=== Supplied material ===

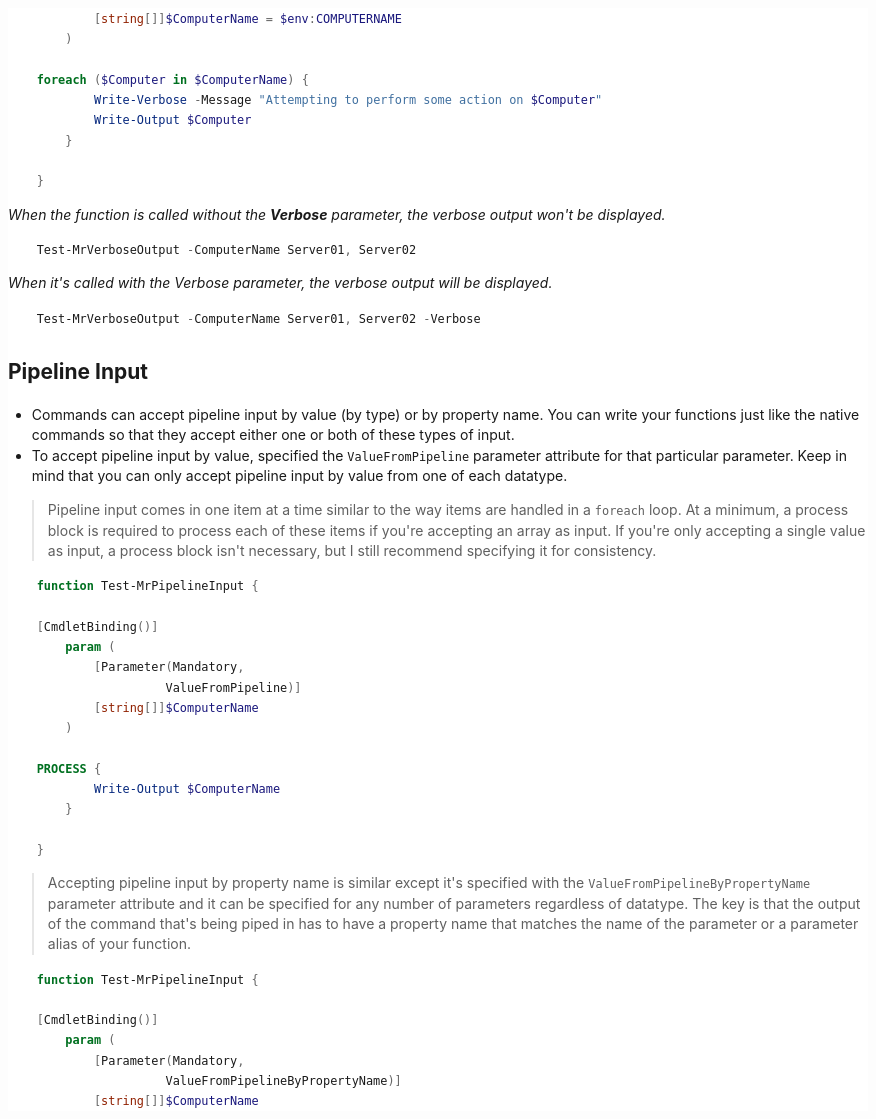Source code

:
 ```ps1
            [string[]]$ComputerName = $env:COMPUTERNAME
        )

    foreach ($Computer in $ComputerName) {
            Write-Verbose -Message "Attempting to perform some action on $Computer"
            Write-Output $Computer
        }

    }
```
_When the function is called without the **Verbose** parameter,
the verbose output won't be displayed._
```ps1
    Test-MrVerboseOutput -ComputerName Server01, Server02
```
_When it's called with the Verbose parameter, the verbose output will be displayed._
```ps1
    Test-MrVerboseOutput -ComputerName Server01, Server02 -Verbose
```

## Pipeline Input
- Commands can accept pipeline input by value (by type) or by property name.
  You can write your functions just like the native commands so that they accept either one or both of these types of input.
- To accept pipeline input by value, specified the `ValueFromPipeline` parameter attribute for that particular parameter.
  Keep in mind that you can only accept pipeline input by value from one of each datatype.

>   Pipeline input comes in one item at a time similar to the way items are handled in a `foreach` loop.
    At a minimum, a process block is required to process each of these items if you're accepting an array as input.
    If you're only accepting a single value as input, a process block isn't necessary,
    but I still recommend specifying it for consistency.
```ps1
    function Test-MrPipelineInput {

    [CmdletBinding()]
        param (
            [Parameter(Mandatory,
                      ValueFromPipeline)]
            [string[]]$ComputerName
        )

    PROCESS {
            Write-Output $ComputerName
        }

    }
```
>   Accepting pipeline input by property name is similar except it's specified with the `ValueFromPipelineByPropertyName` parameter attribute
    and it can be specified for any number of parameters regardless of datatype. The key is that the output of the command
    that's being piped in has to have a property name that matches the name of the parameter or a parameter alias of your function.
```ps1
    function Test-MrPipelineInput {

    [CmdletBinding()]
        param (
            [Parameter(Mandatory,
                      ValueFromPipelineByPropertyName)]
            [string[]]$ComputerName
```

===
=== Supplied material ===

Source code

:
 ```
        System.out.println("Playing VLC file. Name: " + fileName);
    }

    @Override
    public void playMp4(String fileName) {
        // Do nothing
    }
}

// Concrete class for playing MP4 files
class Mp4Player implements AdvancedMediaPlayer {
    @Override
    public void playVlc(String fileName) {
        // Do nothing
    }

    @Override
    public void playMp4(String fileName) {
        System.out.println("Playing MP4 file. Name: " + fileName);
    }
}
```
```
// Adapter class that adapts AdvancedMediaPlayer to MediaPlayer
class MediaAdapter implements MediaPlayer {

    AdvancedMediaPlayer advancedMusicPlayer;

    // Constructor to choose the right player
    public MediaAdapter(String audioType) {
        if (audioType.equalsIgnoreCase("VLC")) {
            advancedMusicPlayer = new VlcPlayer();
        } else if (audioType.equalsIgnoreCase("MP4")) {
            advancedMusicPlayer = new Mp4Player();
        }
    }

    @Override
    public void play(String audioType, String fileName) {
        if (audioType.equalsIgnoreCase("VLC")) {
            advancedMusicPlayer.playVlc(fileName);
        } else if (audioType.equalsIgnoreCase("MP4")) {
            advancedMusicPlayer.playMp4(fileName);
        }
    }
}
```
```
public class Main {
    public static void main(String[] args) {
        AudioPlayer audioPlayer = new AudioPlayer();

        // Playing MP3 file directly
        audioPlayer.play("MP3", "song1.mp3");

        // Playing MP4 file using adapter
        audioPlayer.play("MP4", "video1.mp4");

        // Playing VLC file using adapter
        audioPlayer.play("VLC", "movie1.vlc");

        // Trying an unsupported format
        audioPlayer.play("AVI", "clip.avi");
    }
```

===
=== Supplied material ===

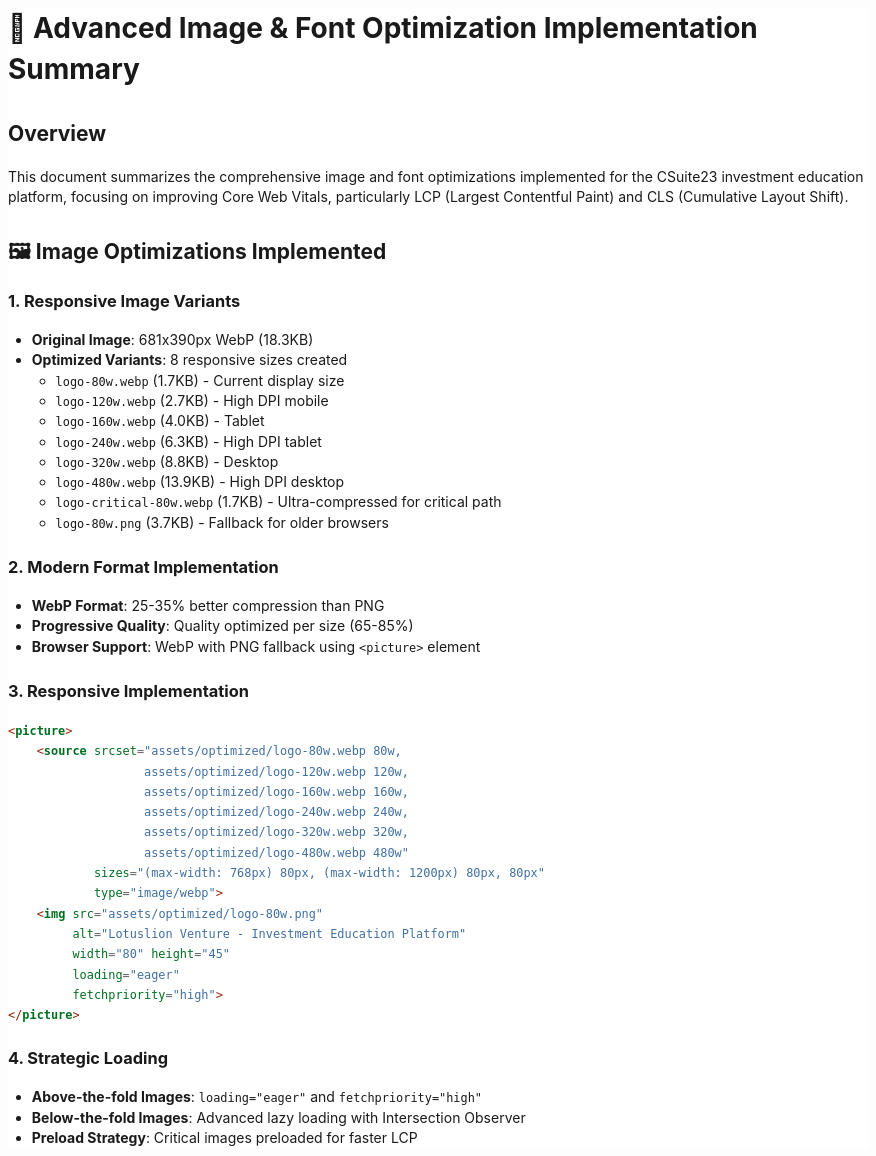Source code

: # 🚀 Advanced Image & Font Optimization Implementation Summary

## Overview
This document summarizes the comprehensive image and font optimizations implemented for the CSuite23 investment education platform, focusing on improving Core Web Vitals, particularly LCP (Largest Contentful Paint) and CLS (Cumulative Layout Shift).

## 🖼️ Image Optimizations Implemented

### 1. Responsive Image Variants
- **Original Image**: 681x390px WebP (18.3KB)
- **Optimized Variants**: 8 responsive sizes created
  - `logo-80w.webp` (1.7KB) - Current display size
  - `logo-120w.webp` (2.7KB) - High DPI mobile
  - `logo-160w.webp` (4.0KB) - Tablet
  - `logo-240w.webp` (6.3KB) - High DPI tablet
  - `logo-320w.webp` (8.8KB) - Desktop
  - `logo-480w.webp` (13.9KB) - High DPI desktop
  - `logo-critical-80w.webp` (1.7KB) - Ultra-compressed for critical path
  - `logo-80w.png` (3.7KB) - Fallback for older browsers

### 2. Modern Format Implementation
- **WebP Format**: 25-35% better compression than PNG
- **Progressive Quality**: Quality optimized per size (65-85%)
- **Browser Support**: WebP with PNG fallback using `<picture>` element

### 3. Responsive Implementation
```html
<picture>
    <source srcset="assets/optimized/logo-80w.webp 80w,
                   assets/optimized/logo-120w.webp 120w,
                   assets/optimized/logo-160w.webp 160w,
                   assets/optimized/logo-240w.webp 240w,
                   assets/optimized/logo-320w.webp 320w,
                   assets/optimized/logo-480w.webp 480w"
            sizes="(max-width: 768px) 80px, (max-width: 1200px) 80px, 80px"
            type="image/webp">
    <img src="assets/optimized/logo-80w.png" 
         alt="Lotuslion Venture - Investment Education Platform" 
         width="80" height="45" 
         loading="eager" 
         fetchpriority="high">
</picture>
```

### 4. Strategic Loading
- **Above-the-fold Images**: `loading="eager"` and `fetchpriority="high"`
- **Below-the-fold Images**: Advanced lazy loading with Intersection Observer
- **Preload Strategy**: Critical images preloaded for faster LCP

===

*Your goal*
The answer must be every line from the records above that contains the word "attribute", copied in full.

*Task output*
- To accept pipeline input by value, specified the `ValueFromPipeline` parameter attribute for that particular parameter.
>   Accepting pipeline input by property name is similar except it's specified with the `ValueFromPipelineByPropertyName` parameter attribute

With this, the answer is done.